I would love to be able to write, soberly, about this film. Let me just say that the most unforgetable scene in all my cinephilia, I keep shuddering as I write this, may very well be in this film. One day I will know what happened in front of me, and will see it again. The feeling of being in front of an alien form of cinema (new to me) is so good. And yet, it was subtle, and left me not knowing how to feel about it.
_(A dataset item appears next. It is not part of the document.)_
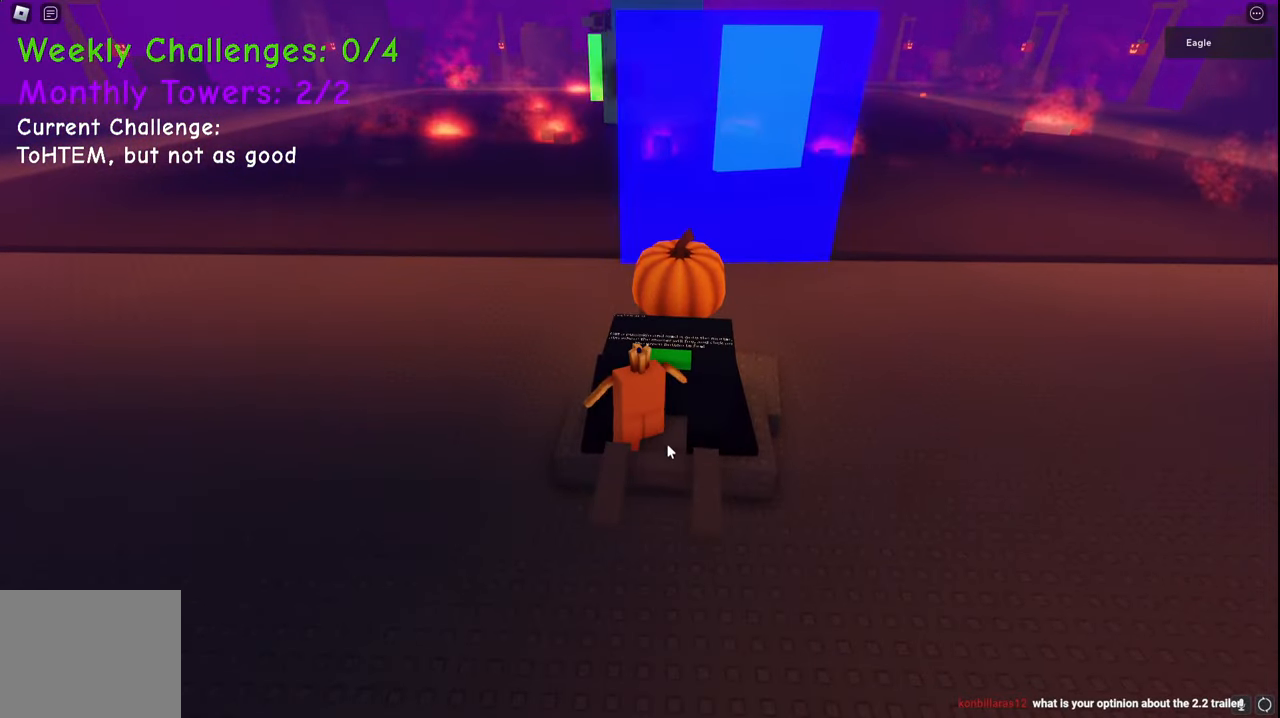
{"keys": [], "events": []}
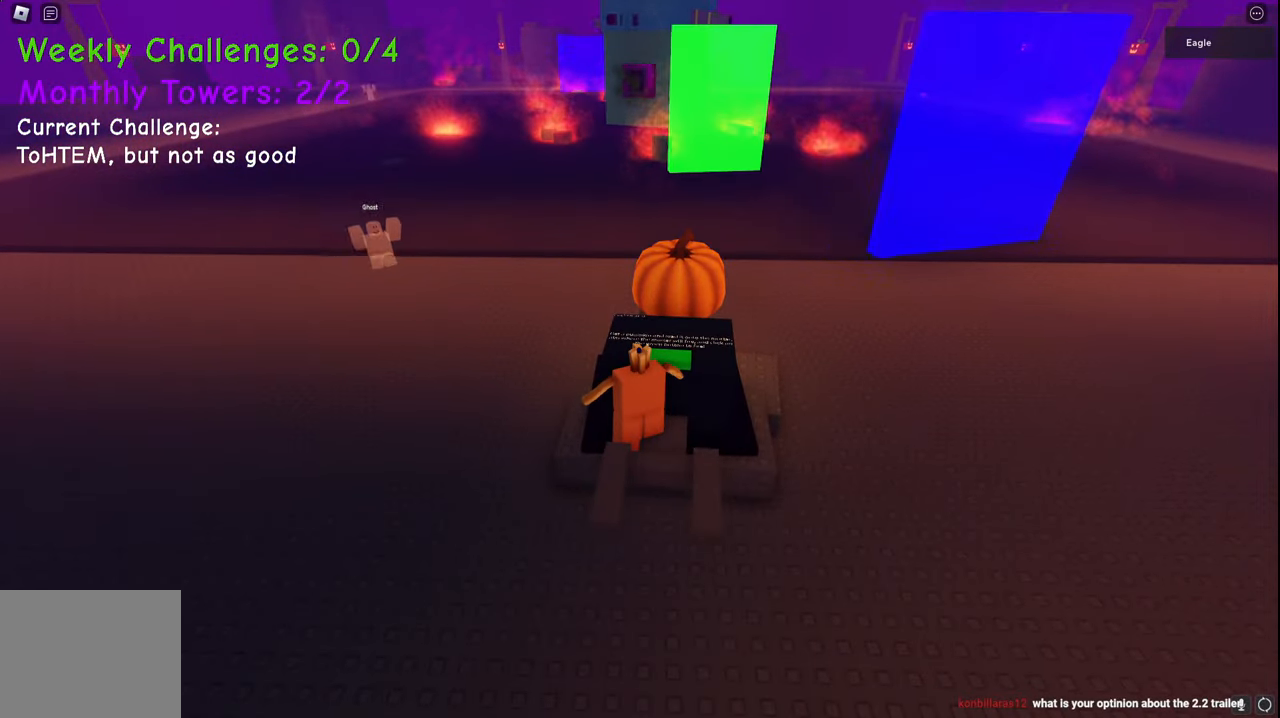
{"keys": ["d", "w"], "events": [[233, "space", "down"], [367, "space", "up"], [467, "d", "down"], [467, "w", "down"]]}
like a jungian dreamscape of animal spirits & anima archetypes - metaphysical in its concern with the unconscious & the folkloric - highly political in its desire to commemorate the outsider & the disappeared - a magically opaque divination of a movie which deftly defies the reductions of our corporeal definitons - a favourite film of mine
By adding pre-birth & post-death life to the menu, Weerasethakul invites CHAOS into his film, which he manages by keeping his camera as steady as his thoughts; riding one thought @ a time like a hitchhiker until the next strong thought/image asserts itself; breaking free from infinite options. It's not that the mundane & the monstrous are equivalent in his world but that both are given an equal chance to surprise.
I was amazed with the lengthy takes and the mood that was instantly set up. As slow moving as you can get, but still interesting. It relies on your previous cinematic experiences to deliver the story, and it does so very well. The one instance I'm thinking about is the shot of the monkey ghost before the title. It lingers, allowing you to see it, recognize it, analyze it, and finally be freaked out by it. Incredible.
One of the most profound film experiences I have ever had. Maybe its effect can be attributed to this being my first Apichatpong film or maybe it all has to do with this film truly being that special but I am really not sure what to think. I know I enjoyed it quite a bit and that it is great but I really need a second viewing before I can truly judge.